- Little Mount Shrine
- 13°01′00″N 80°13′37″E﻿ / ﻿13.0166448°N 80.2269111°E
- Location: Chinnamalai, Tamil Nadu
- Country: India
- Denomination: Catholic
- Website: littlemountshrine.com

= Little Mount Shrine =

Church in Tamil Nadu, India

The Little Mount Shrine is a church located on a hillock in Chinnamalai, Tamil Nadu. It is dedicated to St. Thomas and to Our Lady of Health. There is a cave on Little Mount where, according to tradition, St. Thomas lived for some time as a refuge from persecution. Two churches stand on the hill today. One is the old Portuguese-built church dedicated to Our Lady of Good Health, which was built in 1551. The cave is accessible through this church. The other is a newer church built in 1971 or 1972, replacing the older parish church.

== Other organizations of the church ==

=== Our Lady of Health School ===
This school was started with the purpose of providing education in English medium for the poor residents of the Little Mount parish. This school has only primary section and after fifth class students usually move on to other schools for continuing their education.

=== Immaculate Conception convent ===
The Immaculate Conception (IC) convent is located behind the church and near the entrance to Holy Land.

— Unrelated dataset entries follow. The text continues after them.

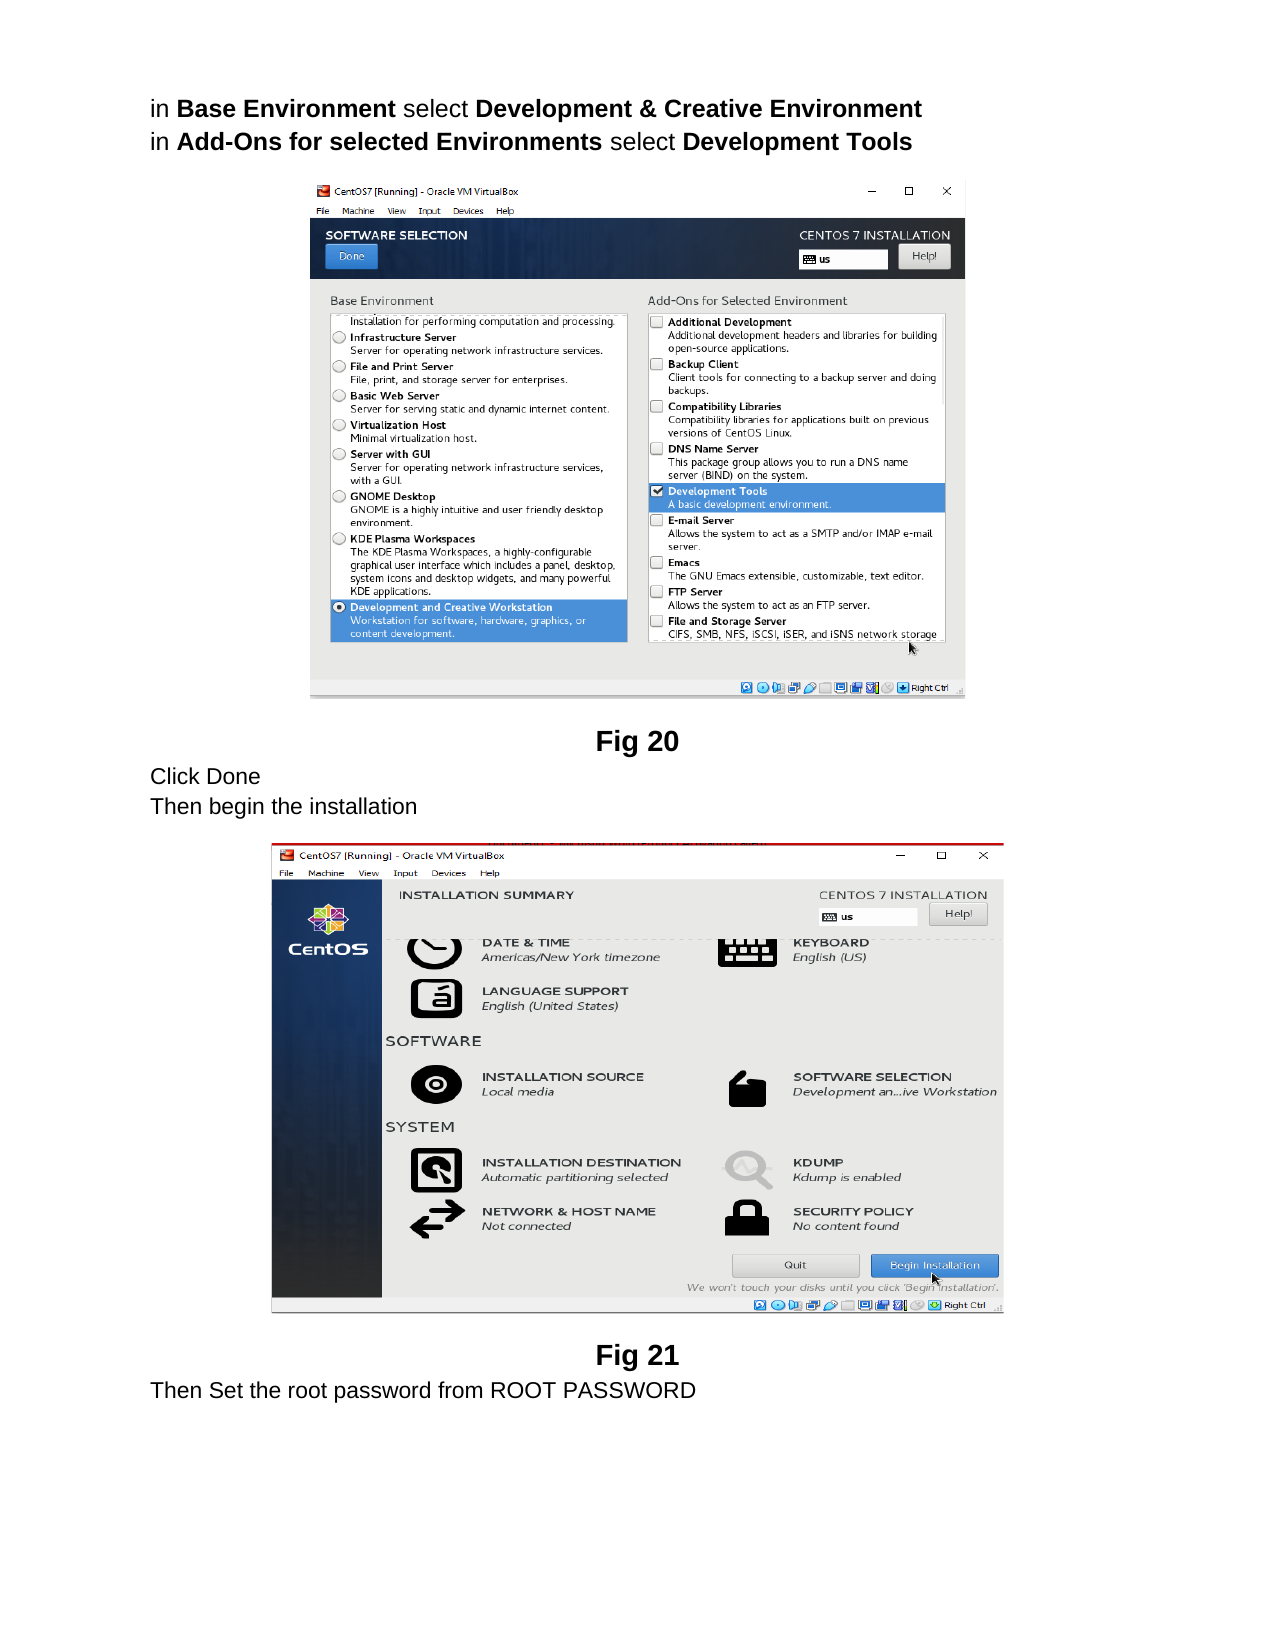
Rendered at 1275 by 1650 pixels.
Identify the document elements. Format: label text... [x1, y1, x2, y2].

text Fig 21 [150, 1338, 1125, 1372]
text in Base Environment select Development & Creative Environment [150, 94, 1125, 122]
text Then begin the installation [150, 793, 1125, 819]
picture [310, 180, 965, 699]
picture [271, 843, 1004, 1314]
text Fig 20 [150, 724, 1125, 758]
text Click Done [150, 763, 1125, 789]
text Then Set the root password from ROOT PASSWORD [150, 1377, 1125, 1403]
text in Add-Ons for selected Environments select Development Tools [150, 127, 1125, 156]
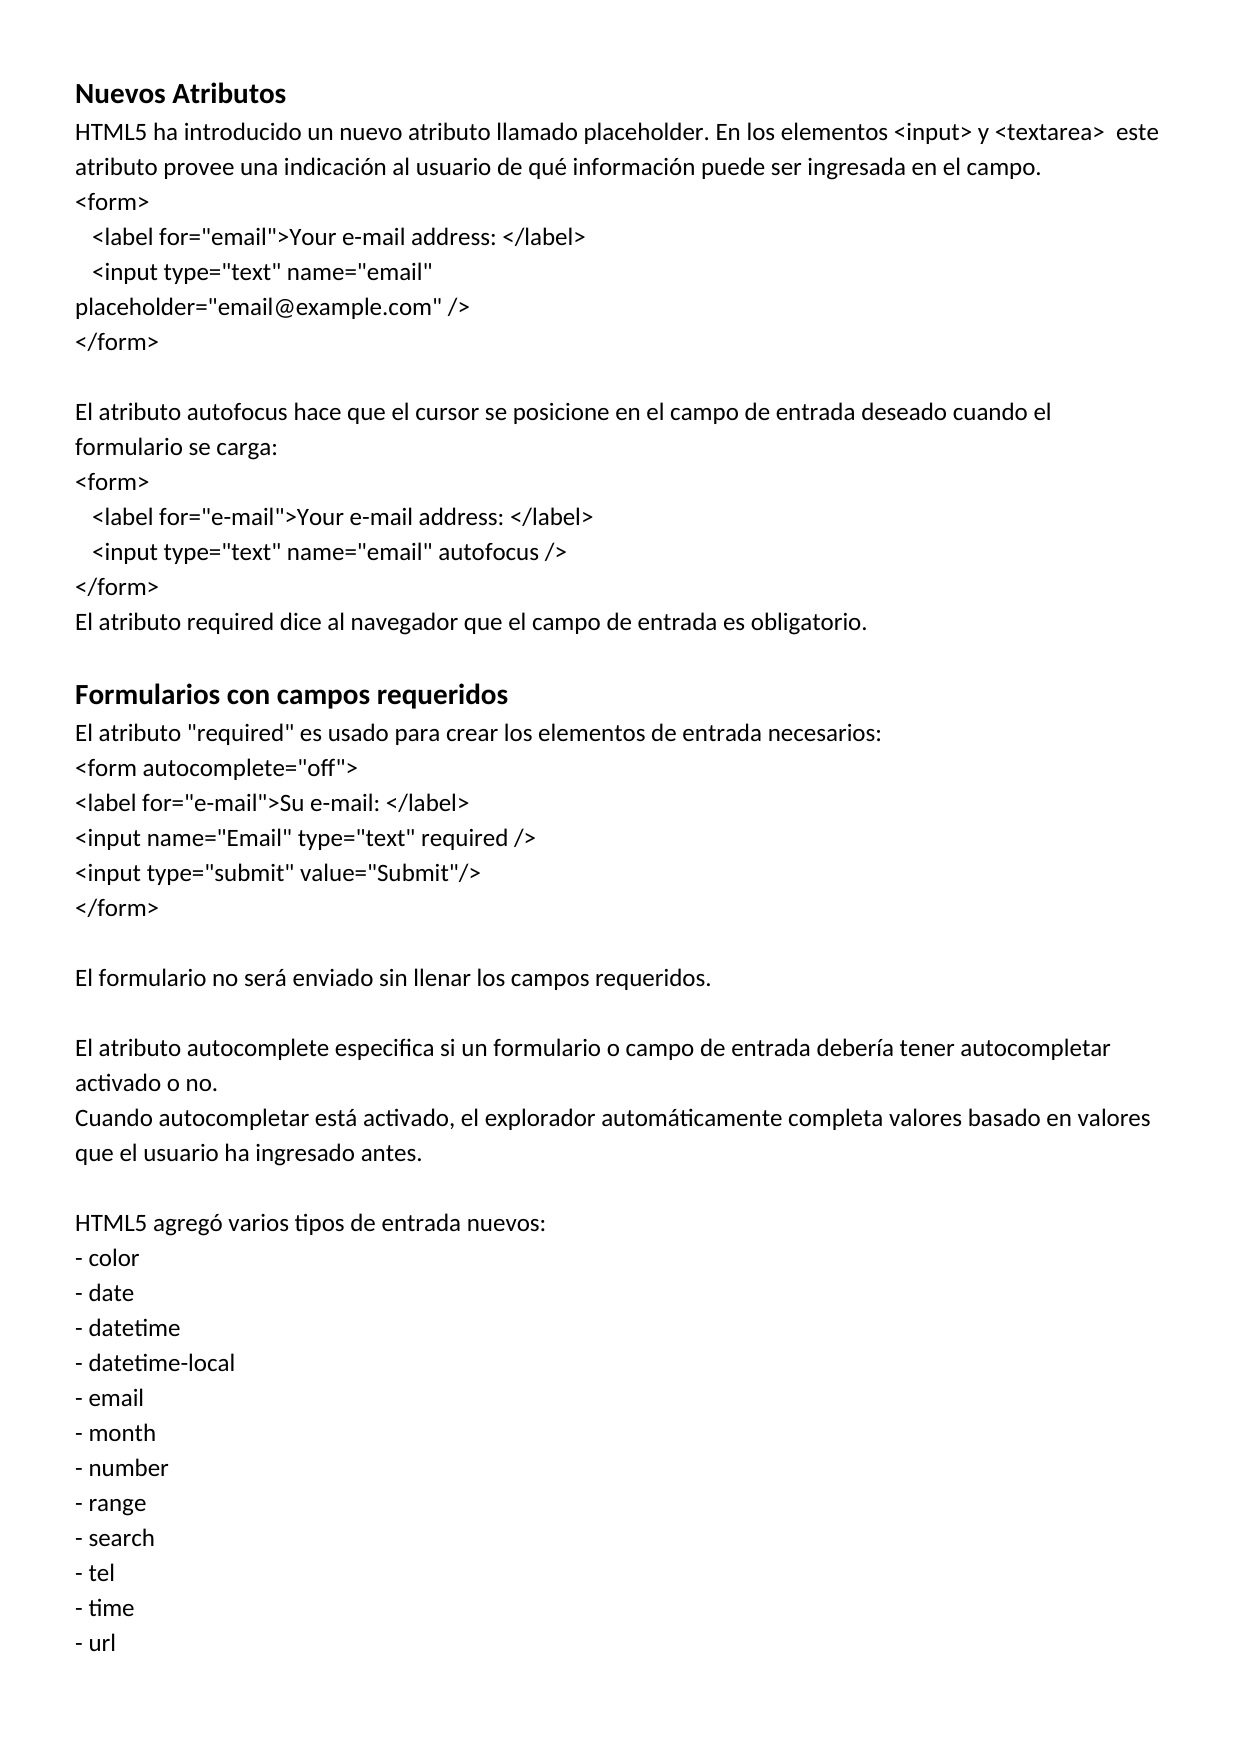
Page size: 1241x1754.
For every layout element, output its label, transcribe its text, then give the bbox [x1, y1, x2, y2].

text <input type="text" name="email" autofocus /> [75, 536, 1165, 566]
text - month [75, 1417, 1165, 1447]
text <label for="e-mail">Your e-mail address: </label> [75, 501, 1165, 531]
text El atributo autocomplete especifica si un formulario o campo de entrada debería tener autocompletar activado o no. [75, 1032, 1165, 1097]
text <input type="text" name="email" [75, 256, 1165, 286]
text <form autocomplete="off"> [75, 752, 1165, 782]
text <label for="e-mail">Su e-mail: </label> [75, 787, 1165, 817]
text El atributo "required" es usado para crear los elementos de entrada necesarios: [75, 717, 1165, 747]
text Formularios con campos requeridos [75, 676, 1165, 712]
text </form> [75, 571, 1165, 601]
text El atributo required dice al navegador que el campo de entrada es obligatorio. [75, 606, 1165, 636]
text </form> [75, 326, 1165, 356]
text - datetime [75, 1312, 1165, 1342]
text - url [75, 1627, 1165, 1657]
text <label for="email">Your e-mail address: </label> [75, 221, 1165, 251]
text - number [75, 1452, 1165, 1482]
text <input type="submit" value="Submit"/> [75, 857, 1165, 887]
text Nuevos Atributos [75, 75, 1165, 111]
text <form> [75, 466, 1165, 496]
text - tel [75, 1557, 1165, 1587]
text HTML5 ha introducido un nuevo atributo llamado placeholder. En los elementos <input> y <textarea> este atributo provee una indicación al usuario de qué información puede ser ingresada en el campo. [75, 116, 1165, 181]
text - search [75, 1522, 1165, 1552]
text HTML5 agregó varios tipos de entrada nuevos: [75, 1207, 1165, 1237]
text placeholder="email@example.com" /> [75, 291, 1165, 321]
text <form> [75, 186, 1165, 216]
text - color [75, 1242, 1165, 1272]
text - time [75, 1592, 1165, 1622]
text El atributo autofocus hace que el cursor se posicione en el campo de entrada deseado cuando el formulario se carga: [75, 396, 1165, 461]
text </form> [75, 892, 1165, 922]
text Cuando autocompletar está activado, el explorador automáticamente completa valores basado en valores que el usuario ha ingresado antes. [75, 1102, 1165, 1167]
text El formulario no será enviado sin llenar los campos requeridos. [75, 962, 1165, 992]
text - email [75, 1382, 1165, 1412]
text - date [75, 1277, 1165, 1307]
text - datetime-local [75, 1347, 1165, 1377]
text <input name="Email" type="text" required /> [75, 822, 1165, 852]
text - range [75, 1487, 1165, 1517]
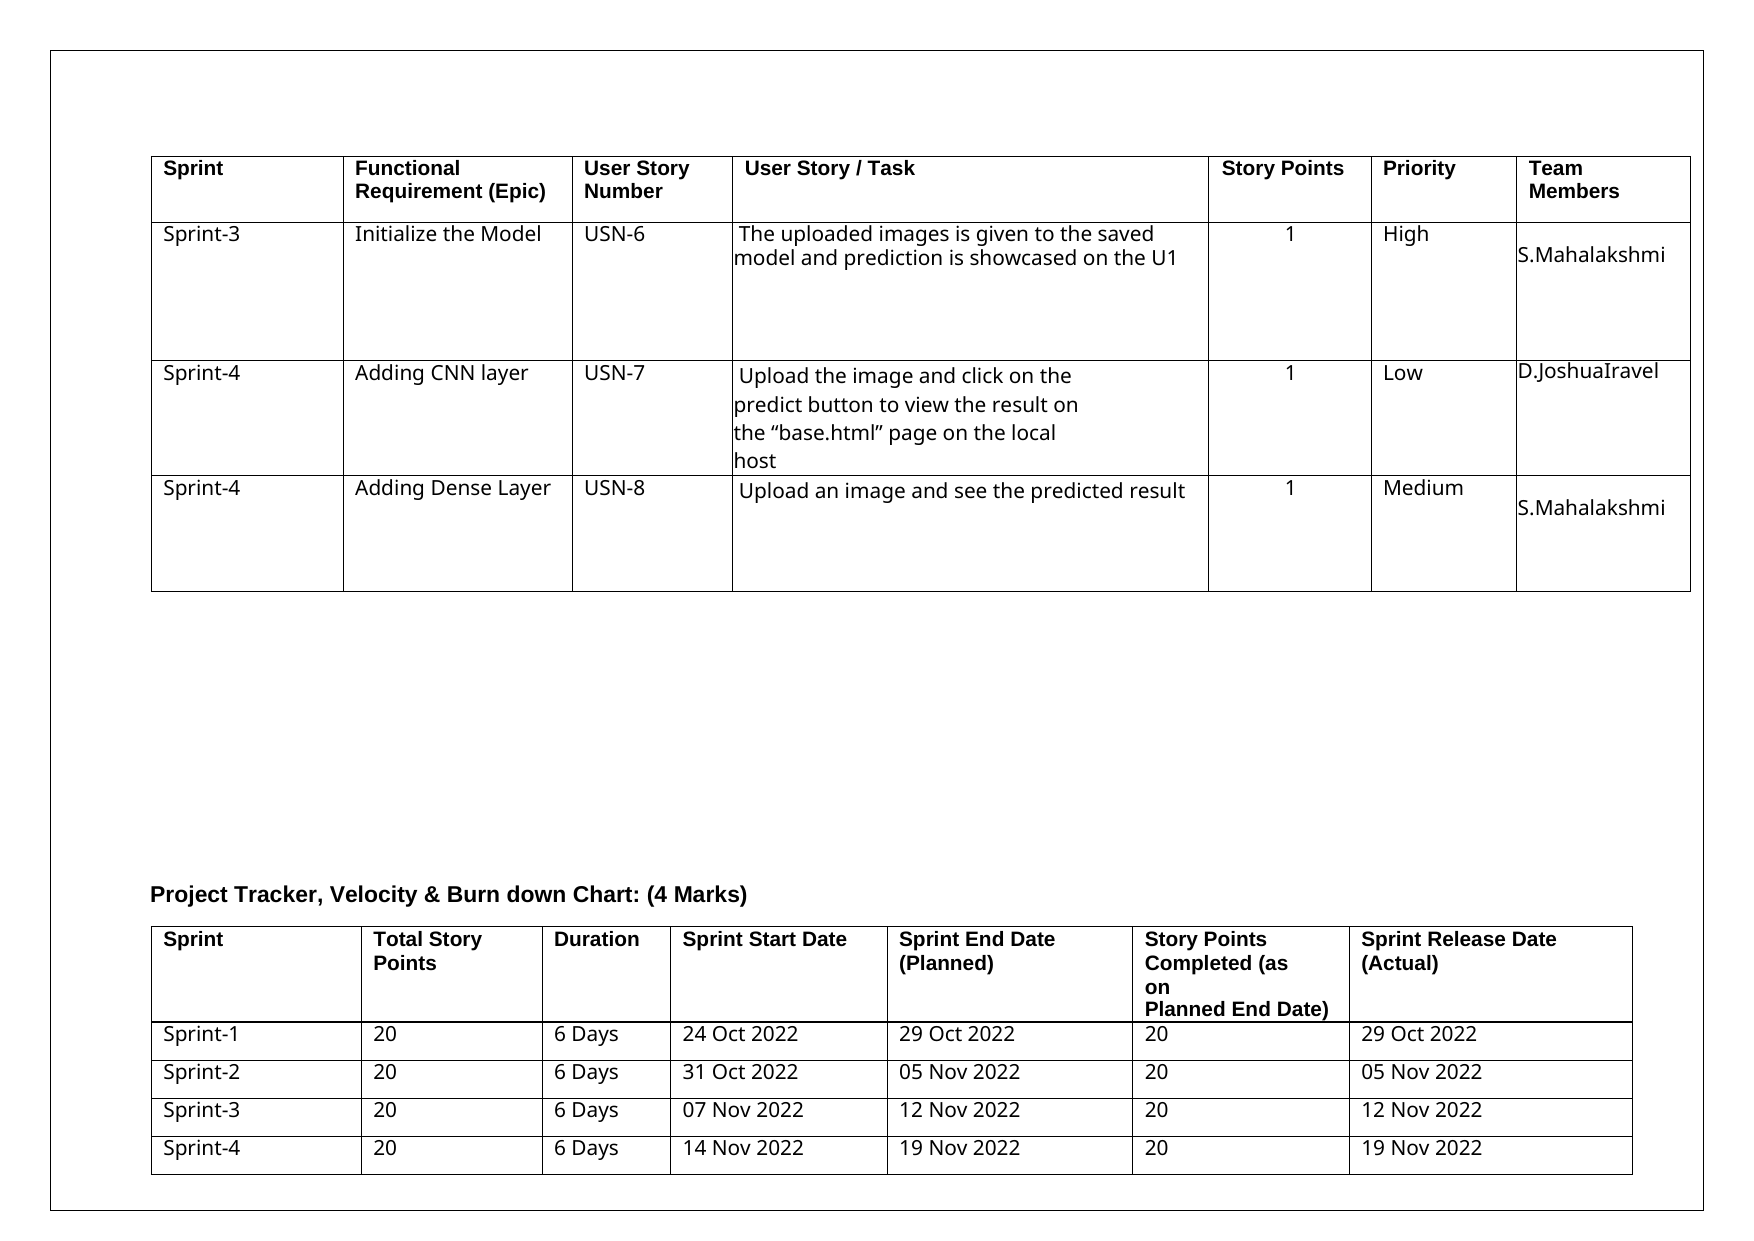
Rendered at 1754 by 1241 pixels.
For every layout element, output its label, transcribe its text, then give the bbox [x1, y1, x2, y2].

=== Missionaries of Charity (Brothers) - Karunai Illam ===
Karunai Illam provides a home for the destitute people who are differently disabled, both mentally and physically. It is run by brothers of Missionaries of Charity. Missionaries of Charity, Brothers was founded in 1963 by Mother Teresa to do work similar to the Sisters of Missionaries of Charity.

=== Ozanam Health Center ===
This health center was started at the initiative of Society of St. Vincent de Paul of Our Lady of Health Church. It was started at a time when common diseases were spreading among the poor people and doctors were difficult to find. It seeks to provide consultation and treatment to poor people for free or at nominal cost.

=== St. Thomas Community Hall ===
A small non-airconditioned community hall was constructed by the Church for use by its parishioners. It is built over two floors and has a very small car park. The first floor can seat about 300 people and the dining ground floor can seat about 100. Cars are often parked outside the facility in the land belonging to Church. It is not available during the Church festival period.

=== Catholic graveyard ===
A graveyard used for burying the dead parishioners is located near the newly constructed meetinghouse of the Church of Jesus Christ of Latter-day Saints.